Image via Shutterstock.com
It may said that “fair and equitable” use of the death penalty is hard to achieve.
Efforts should be made to try harder. What I do not think is “fair or equitable” is leaving killers on death row for years and decades while the lawyers make work with appeals.
Some of these people are really ‘not very nice’ (to put it mildly). Sympathy is generated for them with little thought to the victims of their crimes. Perhaps a picture of the person(s) they destroyed should be run beside theirs, whenever theirs is shown. Not a happy picture but one at the crime scene perhaps, to remind people.
Those who generate it don’t investigate the effects on other citizens: the people who have to care for the inmate. For every death row inmate three or four others are, in a sense, incarcerated, too, although they may go home at the end of their shift. I wonder if that doesn’t exact a mental toll on the guards and whether that is “fair and equitable”.
Have you ever seen an article from that angle?
It seems a bit odd that any Christian would oppose the death penalty.

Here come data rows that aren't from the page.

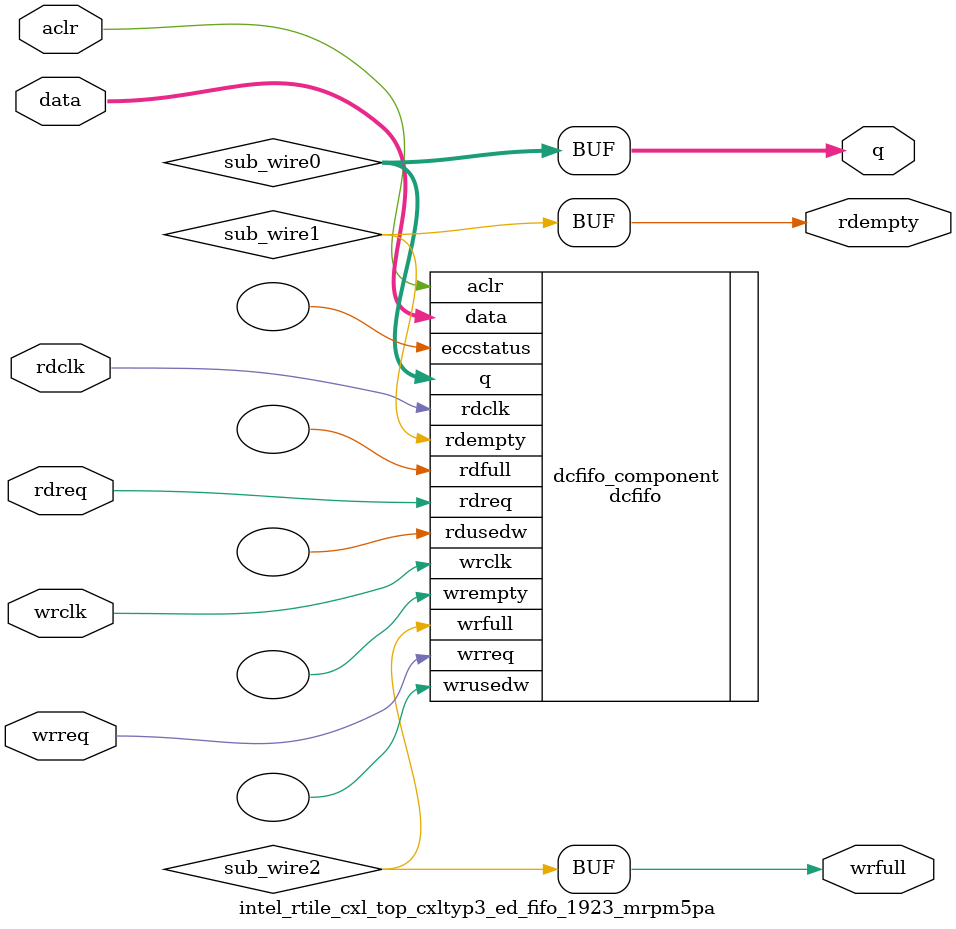
<source format=v>



`timescale 1 ps / 1 ps
// synopsys translate_on
module  intel_rtile_cxl_top_cxltyp3_ed_fifo_1923_mrpm5pa  (
    aclr,
    data,
    rdclk,
    rdreq,
    wrclk,
    wrreq,
    q,
    rdempty,
    wrfull);

    input    aclr;
    input  [143:0]  data;
    input    rdclk;
    input    rdreq;
    input    wrclk;
    input    wrreq;
    output [143:0]  q;
    output   rdempty;
    output   wrfull;
`ifndef ALTERA_RESERVED_QIS
// synopsys translate_off
`endif
    tri0     aclr;
`ifndef ALTERA_RESERVED_QIS
// synopsys translate_on
`endif

    wire [143:0] sub_wire0;
    wire  sub_wire1;
    wire  sub_wire2;
    wire [143:0] q = sub_wire0[143:0];
    wire  rdempty = sub_wire1;
    wire  wrfull = sub_wire2;

    dcfifo  dcfifo_component (
                .aclr (aclr),
                .data (data),
                .rdclk (rdclk),
                .rdreq (rdreq),
                .wrclk (wrclk),
                .wrreq (wrreq),
                .q (sub_wire0),
                .rdempty (sub_wire1),
                .wrfull (sub_wire2),
                .eccstatus (),
                .rdfull (),
                .rdusedw (),
                .wrempty (),
                .wrusedw ());
    defparam
        dcfifo_component.enable_ecc  = "FALSE",
        dcfifo_component.intended_device_family  = "Agilex 7",
        dcfifo_component.lpm_hint  = "DISABLE_DCFIFO_EMBEDDED_TIMING_CONSTRAINT=TRUE",
        dcfifo_component.lpm_numwords  = 8,
        dcfifo_component.lpm_showahead  = "ON",
        dcfifo_component.lpm_type  = "dcfifo",
        dcfifo_component.lpm_width  = 144,
        dcfifo_component.lpm_widthu  = 3,
        dcfifo_component.overflow_checking  = "ON",
        dcfifo_component.rdsync_delaypipe  = 5,
        dcfifo_component.read_aclr_synch  = "ON",
        dcfifo_component.underflow_checking  = "ON",
        dcfifo_component.use_eab  = "ON",
        dcfifo_component.write_aclr_synch  = "OFF",
        dcfifo_component.wrsync_delaypipe  = 5;


endmodule



</source>
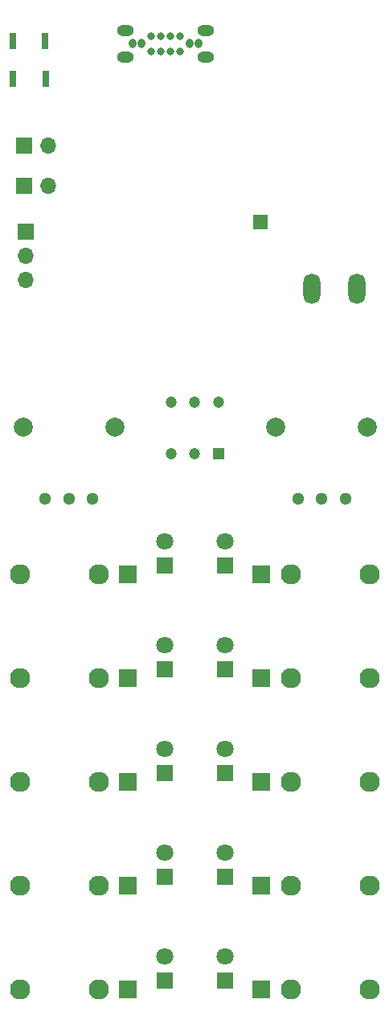
<source format=gbr>
%TF.GenerationSoftware,KiCad,Pcbnew,7.0.10-7.0.10~ubuntu22.04.1*%
%TF.CreationDate,2024-03-13T10:21:15+00:00*%
%TF.ProjectId,useq1,75736571-312e-46b6-9963-61645f706362,rev?*%
%TF.SameCoordinates,Original*%
%TF.FileFunction,Soldermask,Bot*%
%TF.FilePolarity,Negative*%
%FSLAX46Y46*%
G04 Gerber Fmt 4.6, Leading zero omitted, Abs format (unit mm)*
G04 Created by KiCad (PCBNEW 7.0.10-7.0.10~ubuntu22.04.1) date 2024-03-13 10:21:15*
%MOMM*%
%LPD*%
G01*
G04 APERTURE LIST*
%ADD10R,1.700000X1.700000*%
%ADD11O,1.700000X1.700000*%
%ADD12O,1.800000X3.200000*%
%ADD13R,1.800000X1.800000*%
%ADD14C,1.800000*%
%ADD15R,1.830000X1.930000*%
%ADD16C,2.130000*%
%ADD17R,1.500000X1.500000*%
%ADD18R,0.800000X1.700000*%
%ADD19R,1.200000X1.200000*%
%ADD20C,1.200000*%
%ADD21C,2.000000*%
%ADD22C,1.300000*%
%ADD23O,1.800000X1.200000*%
%ADD24O,0.800000X1.000000*%
%ADD25C,0.800000*%
G04 APERTURE END LIST*
D10*
%TO.C,J15*%
X148100000Y-42995000D03*
D11*
X148100000Y-45535000D03*
X148100000Y-48075000D03*
%TD*%
D10*
%TO.C,J8*%
X147925000Y-33950000D03*
D11*
X150465000Y-33950000D03*
%TD*%
D10*
%TO.C,J7*%
X147975000Y-38200000D03*
D11*
X150515000Y-38200000D03*
%TD*%
D12*
%TO.C,SW2*%
X183000000Y-49030000D03*
X178300000Y-49030000D03*
%TD*%
D13*
%TO.C,D9*%
X169090000Y-89040000D03*
D14*
X169090000Y-86500000D03*
%TD*%
D15*
%TO.C,J11*%
X172945000Y-122750000D03*
D16*
X184345000Y-122750000D03*
X176045000Y-122750000D03*
%TD*%
D13*
%TO.C,D13*%
X162800000Y-110880000D03*
D14*
X162800000Y-108340000D03*
%TD*%
D15*
%TO.C,J13*%
X158925000Y-111800000D03*
D16*
X147525000Y-111800000D03*
X155825000Y-111800000D03*
%TD*%
D17*
%TO.C,TP8*%
X172870000Y-41990000D03*
%TD*%
D18*
%TO.C,S2*%
X146810000Y-26900000D03*
X150210000Y-26900000D03*
%TD*%
D13*
%TO.C,D10*%
X169100000Y-78140000D03*
D14*
X169100000Y-75600000D03*
%TD*%
D13*
%TO.C,D5*%
X162800000Y-78125000D03*
D14*
X162800000Y-75585000D03*
%TD*%
D15*
%TO.C,J5*%
X172945000Y-89975000D03*
D16*
X184345000Y-89975000D03*
X176045000Y-89975000D03*
%TD*%
D18*
%TO.C,S1*%
X150200000Y-22900000D03*
X146800000Y-22900000D03*
%TD*%
D15*
%TO.C,J10*%
X172945000Y-111825000D03*
D16*
X184345000Y-111825000D03*
X176045000Y-111825000D03*
%TD*%
D19*
%TO.C,SW1*%
X168450000Y-66350000D03*
D20*
X165950000Y-66350000D03*
X163450000Y-66350000D03*
X168450000Y-60950000D03*
X165950000Y-60950000D03*
X163450000Y-60950000D03*
%TD*%
D13*
%TO.C,D14*%
X162800000Y-121825000D03*
D14*
X162800000Y-119285000D03*
%TD*%
D15*
%TO.C,J9*%
X172945000Y-100900000D03*
D16*
X184345000Y-100900000D03*
X176045000Y-100900000D03*
%TD*%
D13*
%TO.C,D6*%
X162800000Y-89040000D03*
D14*
X162800000Y-86500000D03*
%TD*%
D13*
%TO.C,D8*%
X169100000Y-110925000D03*
D14*
X169100000Y-108385000D03*
%TD*%
D21*
%TO.C,RV2*%
X157500000Y-63587500D03*
X147900000Y-63587500D03*
D22*
X155200000Y-71087500D03*
X152700000Y-71087500D03*
X150200000Y-71087500D03*
%TD*%
D15*
%TO.C,J2*%
X158925000Y-79025000D03*
D16*
X147525000Y-79025000D03*
X155825000Y-79025000D03*
%TD*%
D13*
%TO.C,D12*%
X162800000Y-99975000D03*
D14*
X162800000Y-97435000D03*
%TD*%
D15*
%TO.C,J12*%
X158925000Y-100875000D03*
D16*
X147525000Y-100875000D03*
X155825000Y-100875000D03*
%TD*%
D23*
%TO.C,J1*%
X167090000Y-24640000D03*
X167090000Y-21780000D03*
X158640000Y-24640000D03*
X158640000Y-21780000D03*
D24*
X159365000Y-23210000D03*
X160365000Y-23210000D03*
D25*
X161365000Y-24035000D03*
X162365000Y-24035000D03*
X163365000Y-24035000D03*
X164365000Y-24035000D03*
D24*
X165365000Y-23210000D03*
X166365000Y-23210000D03*
D25*
X164365000Y-22385000D03*
X163365000Y-22385000D03*
X162365000Y-22385000D03*
X161365000Y-22385000D03*
%TD*%
D21*
%TO.C,RV1*%
X184100000Y-63587500D03*
X174500000Y-63587500D03*
D22*
X181800000Y-71087500D03*
X179300000Y-71087500D03*
X176800000Y-71087500D03*
%TD*%
D13*
%TO.C,D11*%
X169100000Y-121850000D03*
D14*
X169100000Y-119310000D03*
%TD*%
D15*
%TO.C,J14*%
X158925000Y-122725000D03*
D16*
X147525000Y-122725000D03*
X155825000Y-122725000D03*
%TD*%
D15*
%TO.C,J4*%
X172945000Y-79050000D03*
D16*
X184345000Y-79050000D03*
X176045000Y-79050000D03*
%TD*%
D15*
%TO.C,J3*%
X158925000Y-89950000D03*
D16*
X147525000Y-89950000D03*
X155825000Y-89950000D03*
%TD*%
D13*
%TO.C,D7*%
X169100000Y-100000000D03*
D14*
X169100000Y-97460000D03*
%TD*%
M02*

</source>
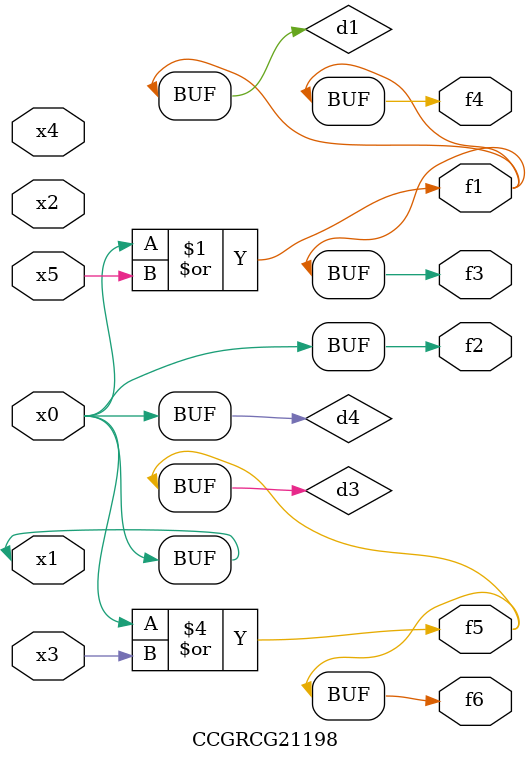
<source format=v>
module CCGRCG21198(
	input x0, x1, x2, x3, x4, x5,
	output f1, f2, f3, f4, f5, f6
);

	wire d1, d2, d3, d4;

	or (d1, x0, x5);
	xnor (d2, x1, x4);
	or (d3, x0, x3);
	buf (d4, x0, x1);
	assign f1 = d1;
	assign f2 = d4;
	assign f3 = d1;
	assign f4 = d1;
	assign f5 = d3;
	assign f6 = d3;
endmodule

</source>
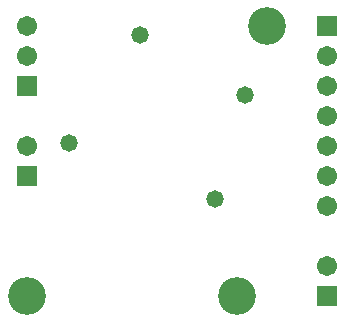
<source format=gbs>
%FSTAX23Y23*%
%MOIN*%
%SFA1B1*%

%IPPOS*%
%ADD23C,0.126110*%
%ADD24C,0.067060*%
%ADD25R,0.067060X0.067060*%
%ADD26C,0.058000*%
%LNpcb1-1*%
%LPD*%
G54D23*
X00835Y001D03*
X00935Y01D03*
X00135Y001D03*
G54D24*
X01135Y004D03*
Y005D03*
Y006D03*
Y007D03*
Y009D03*
Y008D03*
Y002D03*
X00135Y006D03*
Y009D03*
Y01D03*
G54D25*
X01135Y01D03*
Y001D03*
X00135Y005D03*
Y008D03*
G54D26*
X0086Y0077D03*
X0051Y0097D03*
X0076Y00425D03*
X00275Y0061D03*
M02*
</source>
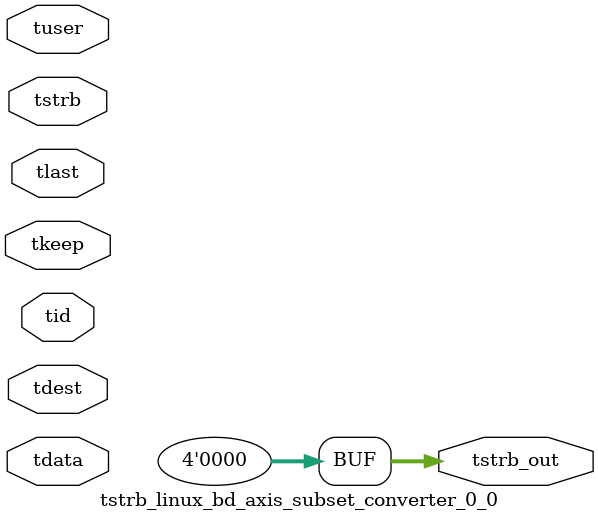
<source format=v>


`timescale 1ps/1ps

module tstrb_linux_bd_axis_subset_converter_0_0 #
(
parameter C_S_AXIS_TDATA_WIDTH = 32,
parameter C_S_AXIS_TUSER_WIDTH = 0,
parameter C_S_AXIS_TID_WIDTH   = 0,
parameter C_S_AXIS_TDEST_WIDTH = 0,
parameter C_M_AXIS_TDATA_WIDTH = 32
)
(
input  [(C_S_AXIS_TDATA_WIDTH == 0 ? 1 : C_S_AXIS_TDATA_WIDTH)-1:0     ] tdata,
input  [(C_S_AXIS_TUSER_WIDTH == 0 ? 1 : C_S_AXIS_TUSER_WIDTH)-1:0     ] tuser,
input  [(C_S_AXIS_TID_WIDTH   == 0 ? 1 : C_S_AXIS_TID_WIDTH)-1:0       ] tid,
input  [(C_S_AXIS_TDEST_WIDTH == 0 ? 1 : C_S_AXIS_TDEST_WIDTH)-1:0     ] tdest,
input  [(C_S_AXIS_TDATA_WIDTH/8)-1:0 ] tkeep,
input  [(C_S_AXIS_TDATA_WIDTH/8)-1:0 ] tstrb,
input                                                                    tlast,
output [(C_M_AXIS_TDATA_WIDTH/8)-1:0 ] tstrb_out
);

assign tstrb_out = {1'b0};

endmodule


</source>
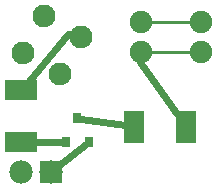
<source format=gtl>
G04 MADE WITH FRITZING*
G04 WWW.FRITZING.ORG*
G04 DOUBLE SIDED*
G04 HOLES PLATED*
G04 CONTOUR ON CENTER OF CONTOUR VECTOR*
%ASAXBY*%
%FSLAX23Y23*%
%MOIN*%
%OFA0B0*%
%SFA1.0B1.0*%
%ADD10C,0.076000*%
%ADD11C,0.074803*%
%ADD12C,0.078000*%
%ADD13R,0.031496X0.035433*%
%ADD14R,0.106299X0.070866*%
%ADD15R,0.070866X0.106299*%
%ADD16R,0.078000X0.078000*%
%ADD17C,0.010000*%
%ADD18C,0.024000*%
%LNCOPPER1*%
G90*
G70*
G54D10*
X395Y403D03*
X341Y596D03*
X271Y472D03*
X464Y526D03*
X395Y403D03*
X341Y596D03*
X271Y472D03*
X464Y526D03*
G54D11*
X664Y476D03*
X864Y476D03*
X864Y576D03*
X664Y576D03*
X664Y476D03*
X864Y476D03*
X864Y576D03*
X664Y576D03*
X664Y476D03*
X864Y476D03*
X864Y576D03*
X664Y576D03*
G54D12*
X364Y76D03*
X264Y76D03*
X364Y76D03*
X264Y76D03*
G54D13*
X414Y176D03*
X489Y176D03*
X451Y255D03*
G54D14*
X264Y350D03*
X264Y176D03*
G54D15*
X641Y226D03*
X814Y226D03*
G54D16*
X364Y76D03*
X364Y76D03*
G54D17*
X664Y476D02*
X864Y476D01*
D02*
X664Y576D02*
X864Y576D01*
G54D18*
D02*
X312Y176D02*
X404Y176D01*
D02*
X784Y268D02*
X660Y441D01*
X660Y441D02*
X660Y444D01*
D02*
X462Y253D02*
X611Y231D01*
D02*
X387Y95D02*
X479Y168D01*
D02*
X289Y379D02*
X420Y537D01*
X420Y537D02*
X432Y534D01*
G04 End of Copper1*
M02*
</source>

The Death Penalty: Do Innocents Matter?
A Review of All Innocence Issues
The Death Penalty: Fair & Just
New Testament Death Penalty Support Overwhelming
A GOP based group?
CCATDP is owned and controlled by Equal Justice USA, a George Soros beneficiary.
1) Few Conservatives Embrace Anti Death Penalty Deceptions
“Some conservatives have morphed into anti death penalty advocates, displaying the common tendency of either blindly accepting false anti death penalty claims, with willful ignorance, or knowingly pushing deceptions, as does CCATDP, as detailed.”
2) Conservatives Concerned About The Death Penalty: Just another dishonest anti death penalty group
“CCATDP is but another anti death penalty group, whose claims are, easily, rebutted and which was founded and funded by a long time, well known liberal anti death penalty group, Equal Justice USA, which is supported by George Soros.”
3) DEAD WRONG: (Montana) Conservatives Concerned About the Death Penalty (MCCATDP)
“Every point from the MCCATDP website (1) is false. It appears that MCCATDP has simply parroted anti death penalty frauds, with no effort at finding out if they were true. Quite irresponsible and common.”
4) Rebuttal to Ron Paul at
Few Conservatives Embrace Anti Death Penalty Deceptions
“(Paul) has bought into the anti death penalty frauds, without fact checking them, a common liberal problem, now infecting some libertarians and conservatives.”
5) Rebuttal to Richard A. Viguerie
“Mr. Viguerie makes a very weak argument for repeal of the death penalty and he duplicates the many errors of those rare conservatives against the death penalty, who seem to embrace anti death penalty deceptions (1).”